ASSIGNED TASK: Within the listing below, the lines to output run from the one containing "X006915Y016872D01*" through the one containing "X007141Y016153D01*"; copy them exactly and nothing else.

SUPPLIED RECORDS:
#####
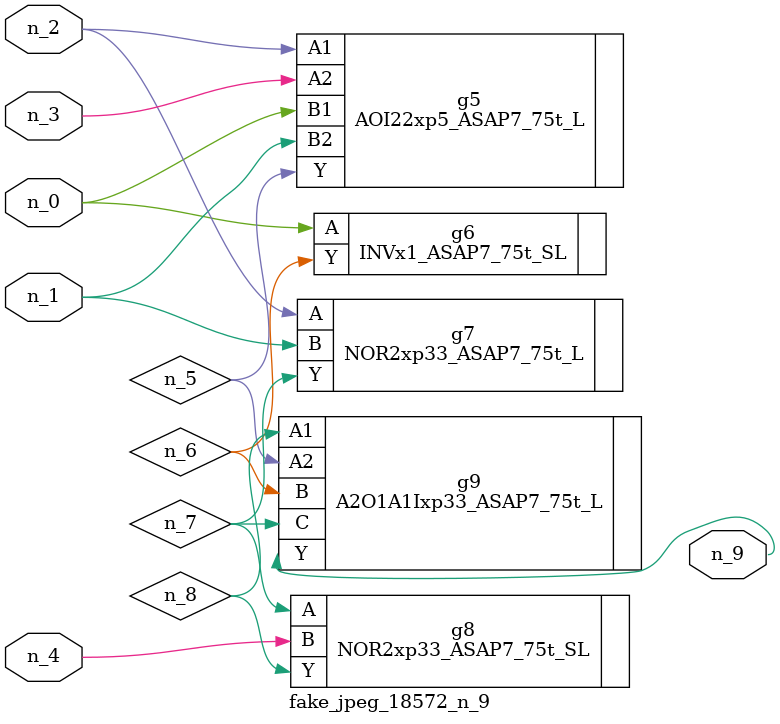
<source format=v>
module fake_jpeg_18572_n_9 (n_3, n_2, n_1, n_0, n_4, n_9);

input n_3;
input n_2;
input n_1;
input n_0;
input n_4;

output n_9;

wire n_8;
wire n_6;
wire n_5;
wire n_7;

AOI22xp5_ASAP7_75t_L g5 ( 
.A1(n_2),
.A2(n_3),
.B1(n_0),
.B2(n_1),
.Y(n_5)
);

INVx1_ASAP7_75t_SL g6 ( 
.A(n_0),
.Y(n_6)
);

NOR2xp33_ASAP7_75t_L g7 ( 
.A(n_2),
.B(n_1),
.Y(n_7)
);

NOR2xp33_ASAP7_75t_SL g8 ( 
.A(n_7),
.B(n_4),
.Y(n_8)
);

A2O1A1Ixp33_ASAP7_75t_L g9 ( 
.A1(n_8),
.A2(n_5),
.B(n_6),
.C(n_7),
.Y(n_9)
);


endmodule
</source>
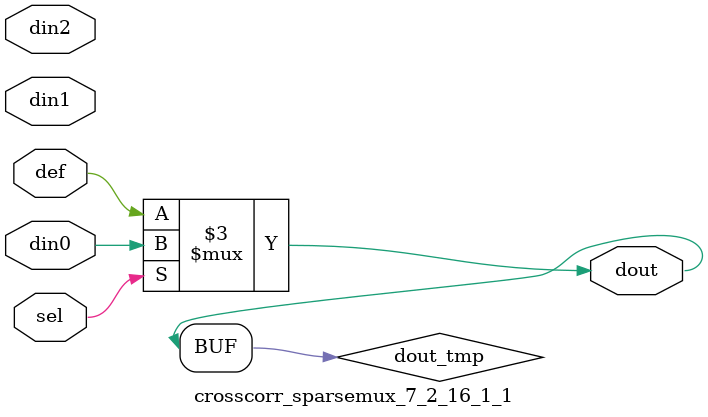
<source format=v>
`timescale 1ns / 1ps

module crosscorr_sparsemux_7_2_16_1_1 (din0,din1,din2,def,sel,dout);

parameter din0_WIDTH = 1;

parameter din1_WIDTH = 1;

parameter din2_WIDTH = 1;

parameter def_WIDTH = 1;
parameter sel_WIDTH = 1;
parameter dout_WIDTH = 1;

parameter [sel_WIDTH-1:0] CASE0 = 1;

parameter [sel_WIDTH-1:0] CASE1 = 1;

parameter [sel_WIDTH-1:0] CASE2 = 1;

parameter ID = 1;
parameter NUM_STAGE = 1;



input [din0_WIDTH-1:0] din0;

input [din1_WIDTH-1:0] din1;

input [din2_WIDTH-1:0] din2;

input [def_WIDTH-1:0] def;
input [sel_WIDTH-1:0] sel;

output [dout_WIDTH-1:0] dout;



reg [dout_WIDTH-1:0] dout_tmp;


always @ (*) begin
(* parallel_case *) case (sel)
    
    CASE0 : dout_tmp = din0;
    
    CASE1 : dout_tmp = din1;
    
    CASE2 : dout_tmp = din2;
    
    default : dout_tmp = def;
endcase
end


assign dout = dout_tmp;



endmodule

</source>
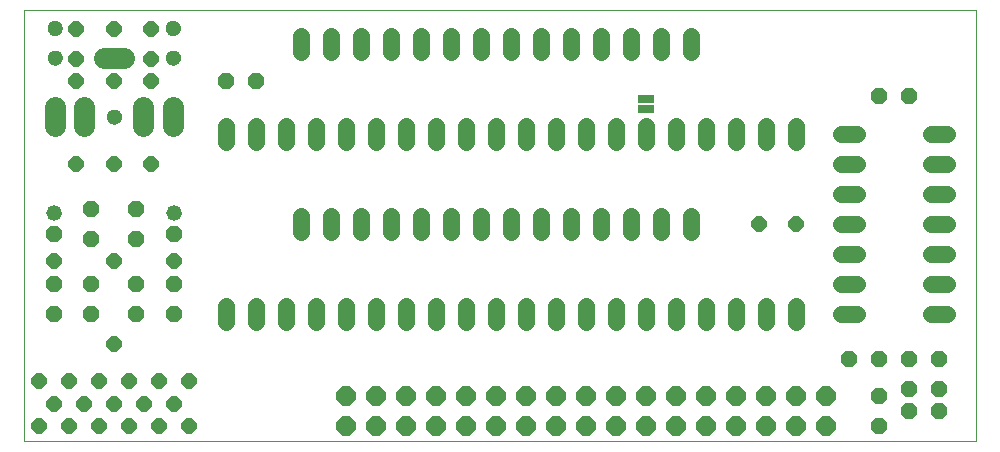
<source format=gbs>
G75*
G70*
%OFA0B0*%
%FSLAX24Y24*%
%IPPOS*%
%LPD*%
%AMOC8*
5,1,8,0,0,1.08239X$1,22.5*
%
%ADD10C,0.0000*%
%ADD11C,0.0560*%
%ADD12OC8,0.0560*%
%ADD13OC8,0.0640*%
%ADD14C,0.0690*%
%ADD15C,0.0512*%
%ADD16OC8,0.0520*%
%ADD17C,0.0520*%
%ADD18R,0.0540X0.0290*%
%ADD19OC8,0.0512*%
D10*
X002180Y003130D02*
X002180Y017500D01*
X033922Y017500D01*
X033922Y003130D01*
X002180Y003130D01*
X004944Y013949D02*
X004946Y013979D01*
X004952Y014009D01*
X004961Y014038D01*
X004974Y014065D01*
X004991Y014090D01*
X005010Y014113D01*
X005033Y014134D01*
X005058Y014151D01*
X005084Y014165D01*
X005113Y014175D01*
X005142Y014182D01*
X005172Y014185D01*
X005203Y014184D01*
X005233Y014179D01*
X005262Y014170D01*
X005289Y014158D01*
X005315Y014143D01*
X005339Y014124D01*
X005360Y014102D01*
X005378Y014078D01*
X005393Y014051D01*
X005404Y014023D01*
X005412Y013994D01*
X005416Y013964D01*
X005416Y013934D01*
X005412Y013904D01*
X005404Y013875D01*
X005393Y013847D01*
X005378Y013820D01*
X005360Y013796D01*
X005339Y013774D01*
X005315Y013755D01*
X005289Y013740D01*
X005262Y013728D01*
X005233Y013719D01*
X005203Y013714D01*
X005172Y013713D01*
X005142Y013716D01*
X005113Y013723D01*
X005084Y013733D01*
X005058Y013747D01*
X005033Y013764D01*
X005010Y013785D01*
X004991Y013808D01*
X004974Y013833D01*
X004961Y013860D01*
X004952Y013889D01*
X004946Y013919D01*
X004944Y013949D01*
X002975Y015917D02*
X002977Y015947D01*
X002983Y015977D01*
X002992Y016006D01*
X003005Y016033D01*
X003022Y016058D01*
X003041Y016081D01*
X003064Y016102D01*
X003089Y016119D01*
X003115Y016133D01*
X003144Y016143D01*
X003173Y016150D01*
X003203Y016153D01*
X003234Y016152D01*
X003264Y016147D01*
X003293Y016138D01*
X003320Y016126D01*
X003346Y016111D01*
X003370Y016092D01*
X003391Y016070D01*
X003409Y016046D01*
X003424Y016019D01*
X003435Y015991D01*
X003443Y015962D01*
X003447Y015932D01*
X003447Y015902D01*
X003443Y015872D01*
X003435Y015843D01*
X003424Y015815D01*
X003409Y015788D01*
X003391Y015764D01*
X003370Y015742D01*
X003346Y015723D01*
X003320Y015708D01*
X003293Y015696D01*
X003264Y015687D01*
X003234Y015682D01*
X003203Y015681D01*
X003173Y015684D01*
X003144Y015691D01*
X003115Y015701D01*
X003089Y015715D01*
X003064Y015732D01*
X003041Y015753D01*
X003022Y015776D01*
X003005Y015801D01*
X002992Y015828D01*
X002983Y015857D01*
X002977Y015887D01*
X002975Y015917D01*
X002975Y016902D02*
X002977Y016932D01*
X002983Y016962D01*
X002992Y016991D01*
X003005Y017018D01*
X003022Y017043D01*
X003041Y017066D01*
X003064Y017087D01*
X003089Y017104D01*
X003115Y017118D01*
X003144Y017128D01*
X003173Y017135D01*
X003203Y017138D01*
X003234Y017137D01*
X003264Y017132D01*
X003293Y017123D01*
X003320Y017111D01*
X003346Y017096D01*
X003370Y017077D01*
X003391Y017055D01*
X003409Y017031D01*
X003424Y017004D01*
X003435Y016976D01*
X003443Y016947D01*
X003447Y016917D01*
X003447Y016887D01*
X003443Y016857D01*
X003435Y016828D01*
X003424Y016800D01*
X003409Y016773D01*
X003391Y016749D01*
X003370Y016727D01*
X003346Y016708D01*
X003320Y016693D01*
X003293Y016681D01*
X003264Y016672D01*
X003234Y016667D01*
X003203Y016666D01*
X003173Y016669D01*
X003144Y016676D01*
X003115Y016686D01*
X003089Y016700D01*
X003064Y016717D01*
X003041Y016738D01*
X003022Y016761D01*
X003005Y016786D01*
X002992Y016813D01*
X002983Y016842D01*
X002977Y016872D01*
X002975Y016902D01*
X006913Y016902D02*
X006915Y016932D01*
X006921Y016962D01*
X006930Y016991D01*
X006943Y017018D01*
X006960Y017043D01*
X006979Y017066D01*
X007002Y017087D01*
X007027Y017104D01*
X007053Y017118D01*
X007082Y017128D01*
X007111Y017135D01*
X007141Y017138D01*
X007172Y017137D01*
X007202Y017132D01*
X007231Y017123D01*
X007258Y017111D01*
X007284Y017096D01*
X007308Y017077D01*
X007329Y017055D01*
X007347Y017031D01*
X007362Y017004D01*
X007373Y016976D01*
X007381Y016947D01*
X007385Y016917D01*
X007385Y016887D01*
X007381Y016857D01*
X007373Y016828D01*
X007362Y016800D01*
X007347Y016773D01*
X007329Y016749D01*
X007308Y016727D01*
X007284Y016708D01*
X007258Y016693D01*
X007231Y016681D01*
X007202Y016672D01*
X007172Y016667D01*
X007141Y016666D01*
X007111Y016669D01*
X007082Y016676D01*
X007053Y016686D01*
X007027Y016700D01*
X007002Y016717D01*
X006979Y016738D01*
X006960Y016761D01*
X006943Y016786D01*
X006930Y016813D01*
X006921Y016842D01*
X006915Y016872D01*
X006913Y016902D01*
X006913Y015917D02*
X006915Y015947D01*
X006921Y015977D01*
X006930Y016006D01*
X006943Y016033D01*
X006960Y016058D01*
X006979Y016081D01*
X007002Y016102D01*
X007027Y016119D01*
X007053Y016133D01*
X007082Y016143D01*
X007111Y016150D01*
X007141Y016153D01*
X007172Y016152D01*
X007202Y016147D01*
X007231Y016138D01*
X007258Y016126D01*
X007284Y016111D01*
X007308Y016092D01*
X007329Y016070D01*
X007347Y016046D01*
X007362Y016019D01*
X007373Y015991D01*
X007381Y015962D01*
X007385Y015932D01*
X007385Y015902D01*
X007381Y015872D01*
X007373Y015843D01*
X007362Y015815D01*
X007347Y015788D01*
X007329Y015764D01*
X007308Y015742D01*
X007284Y015723D01*
X007258Y015708D01*
X007231Y015696D01*
X007202Y015687D01*
X007172Y015682D01*
X007141Y015681D01*
X007111Y015684D01*
X007082Y015691D01*
X007053Y015701D01*
X007027Y015715D01*
X007002Y015732D01*
X006979Y015753D01*
X006960Y015776D01*
X006943Y015801D01*
X006930Y015828D01*
X006921Y015857D01*
X006915Y015887D01*
X006913Y015917D01*
D11*
X008930Y013640D02*
X008930Y013120D01*
X009930Y013120D02*
X009930Y013640D01*
X010930Y013640D02*
X010930Y013120D01*
X011930Y013120D02*
X011930Y013640D01*
X012930Y013640D02*
X012930Y013120D01*
X013930Y013120D02*
X013930Y013640D01*
X014930Y013640D02*
X014930Y013120D01*
X015930Y013120D02*
X015930Y013640D01*
X016930Y013640D02*
X016930Y013120D01*
X017930Y013120D02*
X017930Y013640D01*
X018930Y013640D02*
X018930Y013120D01*
X019930Y013120D02*
X019930Y013640D01*
X020930Y013640D02*
X020930Y013120D01*
X021930Y013120D02*
X021930Y013640D01*
X022930Y013640D02*
X022930Y013120D01*
X023930Y013120D02*
X023930Y013640D01*
X024930Y013640D02*
X024930Y013120D01*
X025930Y013120D02*
X025930Y013640D01*
X026930Y013640D02*
X026930Y013120D01*
X027930Y013120D02*
X027930Y013640D01*
X029420Y013380D02*
X029940Y013380D01*
X029940Y012380D02*
X029420Y012380D01*
X029420Y011380D02*
X029940Y011380D01*
X029940Y010380D02*
X029420Y010380D01*
X029420Y009380D02*
X029940Y009380D01*
X029940Y008380D02*
X029420Y008380D01*
X027930Y007640D02*
X027930Y007120D01*
X026930Y007120D02*
X026930Y007640D01*
X025930Y007640D02*
X025930Y007120D01*
X024930Y007120D02*
X024930Y007640D01*
X023930Y007640D02*
X023930Y007120D01*
X022930Y007120D02*
X022930Y007640D01*
X021930Y007640D02*
X021930Y007120D01*
X020930Y007120D02*
X020930Y007640D01*
X019930Y007640D02*
X019930Y007120D01*
X018930Y007120D02*
X018930Y007640D01*
X017930Y007640D02*
X017930Y007120D01*
X016930Y007120D02*
X016930Y007640D01*
X015930Y007640D02*
X015930Y007120D01*
X014930Y007120D02*
X014930Y007640D01*
X013930Y007640D02*
X013930Y007120D01*
X012930Y007120D02*
X012930Y007640D01*
X011930Y007640D02*
X011930Y007120D01*
X010930Y007120D02*
X010930Y007640D01*
X009930Y007640D02*
X009930Y007120D01*
X008930Y007120D02*
X008930Y007640D01*
X011430Y010120D02*
X011430Y010640D01*
X012430Y010640D02*
X012430Y010120D01*
X013430Y010120D02*
X013430Y010640D01*
X014430Y010640D02*
X014430Y010120D01*
X015430Y010120D02*
X015430Y010640D01*
X016430Y010640D02*
X016430Y010120D01*
X017430Y010120D02*
X017430Y010640D01*
X018430Y010640D02*
X018430Y010120D01*
X019430Y010120D02*
X019430Y010640D01*
X020430Y010640D02*
X020430Y010120D01*
X021430Y010120D02*
X021430Y010640D01*
X022430Y010640D02*
X022430Y010120D01*
X023430Y010120D02*
X023430Y010640D01*
X024430Y010640D02*
X024430Y010120D01*
X029420Y007380D02*
X029940Y007380D01*
X032420Y007380D02*
X032940Y007380D01*
X032940Y008380D02*
X032420Y008380D01*
X032420Y009380D02*
X032940Y009380D01*
X032940Y010380D02*
X032420Y010380D01*
X032420Y011380D02*
X032940Y011380D01*
X032940Y012380D02*
X032420Y012380D01*
X032420Y013380D02*
X032940Y013380D01*
X024430Y016120D02*
X024430Y016640D01*
X023430Y016640D02*
X023430Y016120D01*
X022430Y016120D02*
X022430Y016640D01*
X021430Y016640D02*
X021430Y016120D01*
X020430Y016120D02*
X020430Y016640D01*
X019430Y016640D02*
X019430Y016120D01*
X018430Y016120D02*
X018430Y016640D01*
X017430Y016640D02*
X017430Y016120D01*
X016430Y016120D02*
X016430Y016640D01*
X015430Y016640D02*
X015430Y016120D01*
X014430Y016120D02*
X014430Y016640D01*
X013430Y016640D02*
X013430Y016120D01*
X012430Y016120D02*
X012430Y016640D01*
X011430Y016640D02*
X011430Y016120D01*
D12*
X009930Y015130D03*
X008930Y015130D03*
X005930Y010880D03*
X005930Y009880D03*
X004430Y009880D03*
X004430Y010880D03*
X004430Y008380D03*
X003180Y008380D03*
X003180Y007380D03*
X004430Y007380D03*
X005930Y007380D03*
X007180Y007380D03*
X007180Y008380D03*
X005930Y008380D03*
X029680Y005880D03*
X030680Y005880D03*
X031680Y005880D03*
X032680Y005880D03*
X032680Y004880D03*
X031680Y004880D03*
X030680Y004630D03*
X031680Y004130D03*
X032680Y004130D03*
X030680Y003630D03*
X030680Y014630D03*
X031680Y014630D03*
D13*
X028930Y004630D03*
X027930Y004630D03*
X026930Y004630D03*
X025930Y004630D03*
X024930Y004630D03*
X023930Y004630D03*
X022930Y004630D03*
X021930Y004630D03*
X020930Y004630D03*
X019930Y004630D03*
X018930Y004630D03*
X017930Y004630D03*
X016930Y004630D03*
X015930Y004630D03*
X014930Y004630D03*
X013930Y004630D03*
X012930Y004630D03*
X012930Y003630D03*
X013930Y003630D03*
X014930Y003630D03*
X015930Y003630D03*
X016930Y003630D03*
X017930Y003630D03*
X018930Y003630D03*
X019930Y003630D03*
X020930Y003630D03*
X021930Y003630D03*
X022930Y003630D03*
X023930Y003630D03*
X024930Y003630D03*
X025930Y003630D03*
X026930Y003630D03*
X027930Y003630D03*
X028930Y003630D03*
D14*
X007149Y013624D02*
X007149Y014274D01*
X006164Y014274D02*
X006164Y013624D01*
X004196Y013624D02*
X004196Y014274D01*
X003211Y014274D02*
X003211Y013624D01*
X004855Y015917D02*
X005505Y015917D01*
D15*
X007149Y015917D03*
X007149Y016902D03*
X003211Y016902D03*
X003211Y015917D03*
X005180Y013949D03*
D16*
X003180Y010030D03*
X007180Y010030D03*
D17*
X007180Y010730D03*
X003180Y010730D03*
D18*
X022930Y014218D03*
X022930Y014538D03*
D19*
X026680Y010380D03*
X027930Y010380D03*
X007680Y005130D03*
X006680Y005130D03*
X005680Y005130D03*
X004680Y005130D03*
X003680Y005130D03*
X002680Y005130D03*
X003180Y004380D03*
X004180Y004380D03*
X005180Y004380D03*
X006180Y004380D03*
X007180Y004380D03*
X006680Y003630D03*
X005680Y003630D03*
X004680Y003630D03*
X003680Y003630D03*
X002680Y003630D03*
X005180Y006380D03*
X005180Y009130D03*
X003180Y009130D03*
X007180Y009130D03*
X006430Y012380D03*
X005180Y012380D03*
X003930Y012380D03*
X003930Y015130D03*
X005180Y015130D03*
X006430Y015130D03*
X006430Y015880D03*
X006430Y016880D03*
X005180Y016880D03*
X003930Y016880D03*
X003930Y015880D03*
X007680Y003630D03*
M02*

</source>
#####
TASK RESPONSE:
X006915Y016872D01*
X006913Y016902D01*
X006913Y015917D02*
X006915Y015947D01*
X006921Y015977D01*
X006930Y016006D01*
X006943Y016033D01*
X006960Y016058D01*
X006979Y016081D01*
X007002Y016102D01*
X007027Y016119D01*
X007053Y016133D01*
X007082Y016143D01*
X007111Y016150D01*
X007141Y016153D01*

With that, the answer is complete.